◆ Tasks and exercises:
[1] Retype the part of the Hub Wagner biography from "Biographical details" to "(football) 170–107 (basketball)".
[2] According to the Hub Wagner biography, what record did Wagner compile as head basketball coach at Carthage?
[3] Write what comes next in the Hub Wagner biography, beginning after its last sentence.

◆ Source passage:
>>>>

Biographical details
- Born: September 20, 1904 Davenport, Iowa, U.S.
- Died: August 15, 1992 (aged 87) Rock Island, Illinois, U.S.

Coaching career (HC unless noted)

Football
- 1936–1942: Carthage

Basketball
- 1927–1943: Carthage

Head coaching record
- Overall: 20–29–6 (football) 170–107 (basketball)

= Hub Wagner =

American football and basketball coach

Herbert Louis "Hub" Wagner (September 20, 1904 – August 15, 1992) was an American football and basketball coach. He served as the head football coach at Carthage College in Carthage, Illinois for seven seasons, from 1936 to 1942, compiling a record of 20–29–6. Wagner was also the head basketball coach at Carthage from 1927 to 1943, tallying a mark of 170–107.

<<<<

◆ Material provided:
>>>>

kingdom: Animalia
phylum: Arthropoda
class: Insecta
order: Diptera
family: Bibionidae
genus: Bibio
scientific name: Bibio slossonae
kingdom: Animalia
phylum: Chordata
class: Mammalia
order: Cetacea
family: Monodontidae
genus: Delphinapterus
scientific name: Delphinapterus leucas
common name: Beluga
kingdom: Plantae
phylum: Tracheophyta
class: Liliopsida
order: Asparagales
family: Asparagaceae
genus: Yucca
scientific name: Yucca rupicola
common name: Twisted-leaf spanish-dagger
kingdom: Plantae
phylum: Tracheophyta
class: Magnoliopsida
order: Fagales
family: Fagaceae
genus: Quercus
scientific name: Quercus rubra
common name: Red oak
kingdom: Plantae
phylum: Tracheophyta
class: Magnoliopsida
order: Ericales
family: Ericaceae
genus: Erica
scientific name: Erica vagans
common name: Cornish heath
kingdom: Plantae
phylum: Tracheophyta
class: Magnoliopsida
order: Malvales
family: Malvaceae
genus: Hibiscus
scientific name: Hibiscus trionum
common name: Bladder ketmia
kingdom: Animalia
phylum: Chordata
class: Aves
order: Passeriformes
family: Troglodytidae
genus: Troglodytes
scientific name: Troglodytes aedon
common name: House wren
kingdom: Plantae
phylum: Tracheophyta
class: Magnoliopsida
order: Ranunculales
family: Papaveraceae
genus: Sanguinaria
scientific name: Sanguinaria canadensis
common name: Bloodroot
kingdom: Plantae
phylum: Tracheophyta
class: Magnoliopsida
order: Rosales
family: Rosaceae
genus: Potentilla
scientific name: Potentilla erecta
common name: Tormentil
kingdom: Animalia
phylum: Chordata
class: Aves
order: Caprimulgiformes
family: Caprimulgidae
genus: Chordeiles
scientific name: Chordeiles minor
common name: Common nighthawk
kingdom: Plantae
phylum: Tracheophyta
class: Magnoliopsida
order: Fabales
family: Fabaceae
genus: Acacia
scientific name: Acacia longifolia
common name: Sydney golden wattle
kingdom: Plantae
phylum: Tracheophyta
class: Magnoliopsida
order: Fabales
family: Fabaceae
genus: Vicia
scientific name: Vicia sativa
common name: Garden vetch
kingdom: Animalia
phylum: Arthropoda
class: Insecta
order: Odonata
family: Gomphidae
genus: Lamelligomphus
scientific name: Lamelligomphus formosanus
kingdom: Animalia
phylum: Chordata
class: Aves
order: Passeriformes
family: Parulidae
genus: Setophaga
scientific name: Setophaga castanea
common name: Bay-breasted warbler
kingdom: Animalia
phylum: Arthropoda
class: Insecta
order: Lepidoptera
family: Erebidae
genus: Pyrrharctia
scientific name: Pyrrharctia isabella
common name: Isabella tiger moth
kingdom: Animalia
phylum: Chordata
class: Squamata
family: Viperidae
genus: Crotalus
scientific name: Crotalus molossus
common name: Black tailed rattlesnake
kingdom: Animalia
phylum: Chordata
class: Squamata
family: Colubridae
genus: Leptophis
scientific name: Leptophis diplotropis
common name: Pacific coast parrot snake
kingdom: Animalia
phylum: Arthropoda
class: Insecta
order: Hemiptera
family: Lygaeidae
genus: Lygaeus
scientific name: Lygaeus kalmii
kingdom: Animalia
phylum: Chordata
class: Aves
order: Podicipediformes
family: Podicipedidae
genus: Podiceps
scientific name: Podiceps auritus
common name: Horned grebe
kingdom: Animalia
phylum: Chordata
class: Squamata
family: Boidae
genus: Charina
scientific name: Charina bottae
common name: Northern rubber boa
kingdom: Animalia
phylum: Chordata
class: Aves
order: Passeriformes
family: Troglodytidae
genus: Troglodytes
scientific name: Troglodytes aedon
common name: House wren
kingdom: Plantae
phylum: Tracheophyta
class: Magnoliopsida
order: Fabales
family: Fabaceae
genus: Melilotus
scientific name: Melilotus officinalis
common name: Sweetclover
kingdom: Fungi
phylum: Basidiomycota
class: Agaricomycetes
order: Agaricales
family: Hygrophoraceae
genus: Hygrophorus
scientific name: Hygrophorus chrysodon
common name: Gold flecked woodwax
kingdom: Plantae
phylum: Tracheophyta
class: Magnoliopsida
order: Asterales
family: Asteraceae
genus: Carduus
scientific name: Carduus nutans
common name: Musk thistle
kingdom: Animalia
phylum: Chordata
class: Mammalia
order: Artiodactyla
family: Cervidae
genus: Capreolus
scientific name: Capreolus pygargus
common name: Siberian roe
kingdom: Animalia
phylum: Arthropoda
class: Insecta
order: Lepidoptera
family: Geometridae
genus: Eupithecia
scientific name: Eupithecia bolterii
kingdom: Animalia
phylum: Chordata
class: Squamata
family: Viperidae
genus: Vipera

<<<<

◆ Exercise responses:
[1]
Biographical details
- Born: September 20, 1904 Davenport, Iowa, U.S.
- Died: August 15, 1992 (aged 87) Rock Island, Illinois, U.S.

Coaching career (HC unless noted)

Football
- 1936–1942: Carthage

Basketball
- 1927–1943: Carthage

Head coaching record
- Overall: 20–29–6 (football) 170–107 (basketball)

[2] 170–107

[3]
==Head coaching record==
===Football===

| Year | Team | Overall | Conference | Standing | Bowl/playoffs |
Carthage Red Men (Illinois Intercollegiate Athletic Conference) (1936–1940)
| 1936 | Carthage | 2–5–1 | 1–4–1 | 19th |  |
| 1937 | Carthage | 1–6 | 1–5 | 19th |  |
| 1938 | Carthage | 6–1–1 | 3–0 | 2nd |  |
| 1939 | Carthage | 2–6–1 | 2–1 | 4th |  |
| 1940 | Carthage | 5–2–1 | 2–0 | 2nd |  |
Carthage Red Men (Independent) (1941–1942)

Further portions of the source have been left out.